The researchers relied on validated self-reported food questionnaires from three studies that enrolled doctors, nurses and other healthcare professionals from across the U.S. Further studies investigating the relationships of protein and carbohydrate-rich foods to weight management in the other populations would be useful.

Reporting Bias Rife in Antidepressant Studies for Anxiety

Many studies evaluating antidepressant efficacy for your treatment for panic attacks that might be judged by the US Food and Drug Administration (FDA) as positive are published. However, it’s actually different story for nonsignificant studies, results of a brand new meta-analysis show.

Investigators with the University Clinic Groningen, the Netherlands, discovered that trials that this FDA deemed positive were five times most probably published compared with trials deemed not positive. Furthermore, they found evidence for study publication bias (P < .001), outcome reporting bias (P = .02), and spin (P = .02).

The findings, investigators say, give you a skewed view of antidepressant efficacy.

“Antidepressants have value in treating panic attacks, but they also are not ‘miracle drugs,’ and it’s possible there is less evidence to compliment their efficacy than what appears that are caused by the published studies,” Annelieke Roest, PhD, told Medscape Medical News in written correspondence.

“It is essential that physicians have a good realistic view of the efficacy of them drugs so they are able to have a well-justified decision when prescribing this family of drugs,” she told me.

The findings were published online March 25 in JAMA Psychiatry.

Skewed View?

The investigators observe that there is always “strong evidence that significant success with randomized research studies usually tend to be published than non-significant studies.
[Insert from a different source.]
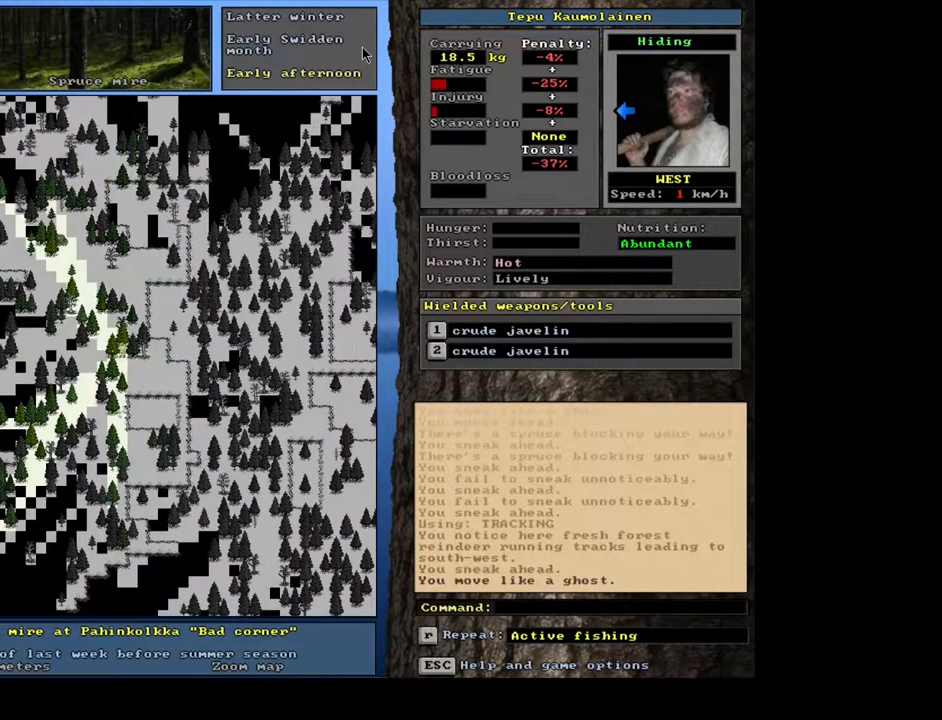
{"keys": ["ctrl_l"], "mouse": [], "events": []}
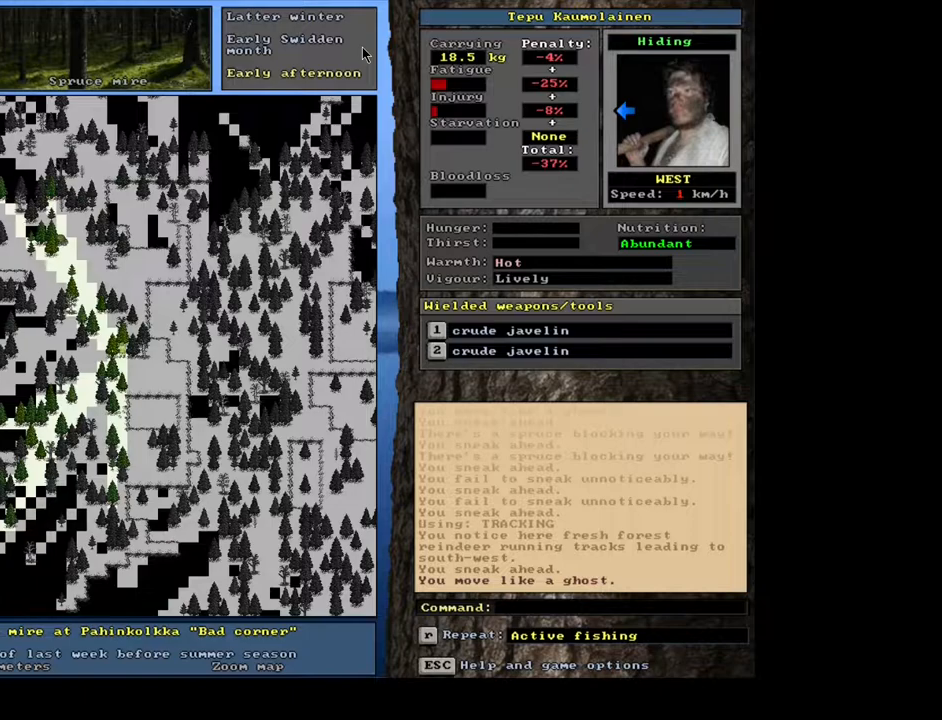
{"keys": ["ctrl_l"], "mouse": [], "events": [[300, "ctrl_l", "up"], [500, "ctrl_l", "down"]]}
“Accordingly, published studies, including meta-analyses, may overestimate the advantages treatments while underestimating their harms, thus misinforming physicians, policy makers, and patients.”

The scientists examined reporting biases in double-blind, placebo-controlled trials toward the pharmacologic remedy for anxiety attacks and quantified the extent to which these biases inflate estimates of drug efficacy.
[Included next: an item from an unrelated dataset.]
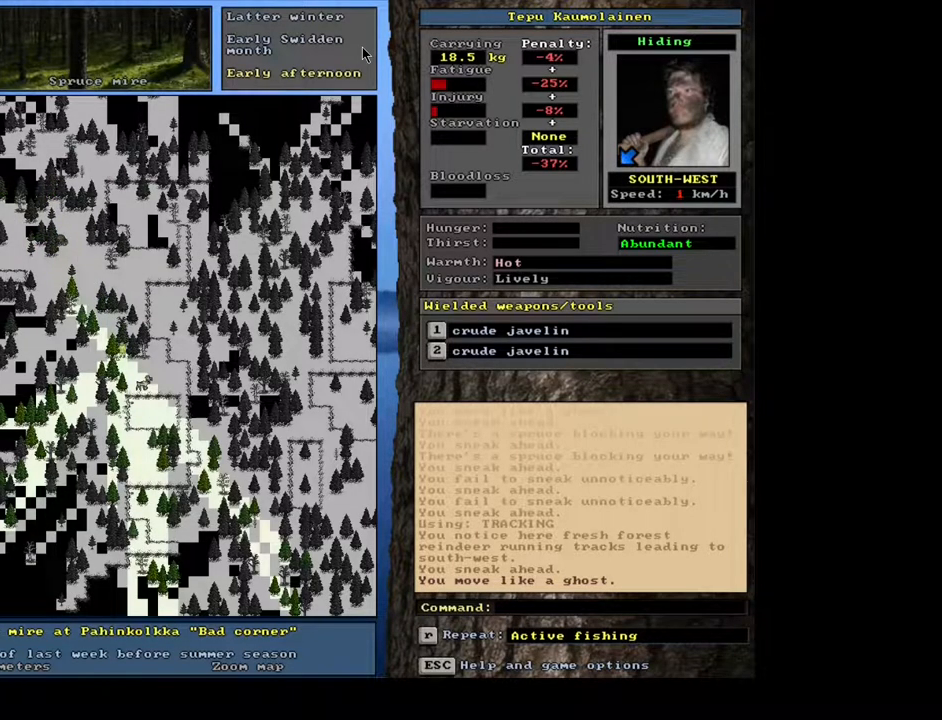
{"keys": [], "mouse": [], "events": [[167, "ctrl_l", "up"]]}
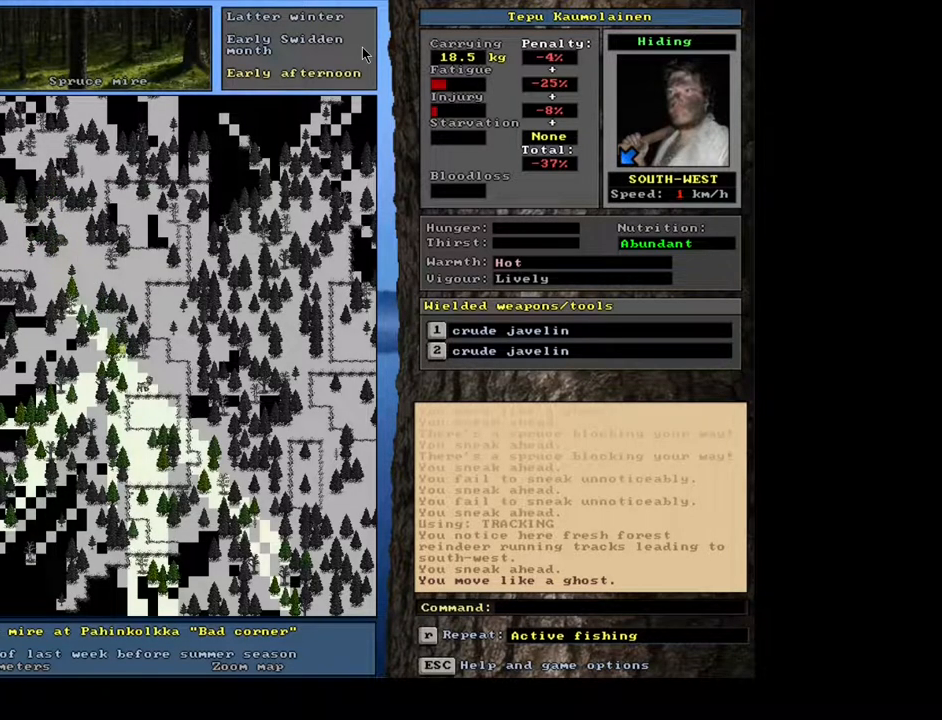
{"keys": [], "mouse": [], "events": []}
They identified phase 2 and three double-blind, placebo-controlled trials a member of the FDA and conducted in pursuit of marketing approval of second-generation antidepressants for your remedy for generalized depression, panic disorder, sad (social anxiety disorder), posttraumatic stress disorder, and obsessive-compulsive disorder.

Studies involving seven selective serotonin reuptake inhibitors and two serotonin norepinephrine reuptake inhibitors were evaluated.

Of the 57 trials identified by researchers, findings from 41 out of them (72%) were judged to be positive from the FDA.

However, 43 of 45 (96%) of this very articles published in the literature were positive (P < .001).

This suggests that trials the FDA deemed positive were five times most probably published in agreement with that determination when compared to trials determined to be not like positive from the FDA (risk ratio, 5.20; 95% confidence interval, 1.87 – 14.45; P < .001).

Sixteen of this very 57 trials identified by investigators (28%) have not been judged to be positive by the FDA, and seven of these trials (44%) have not been published.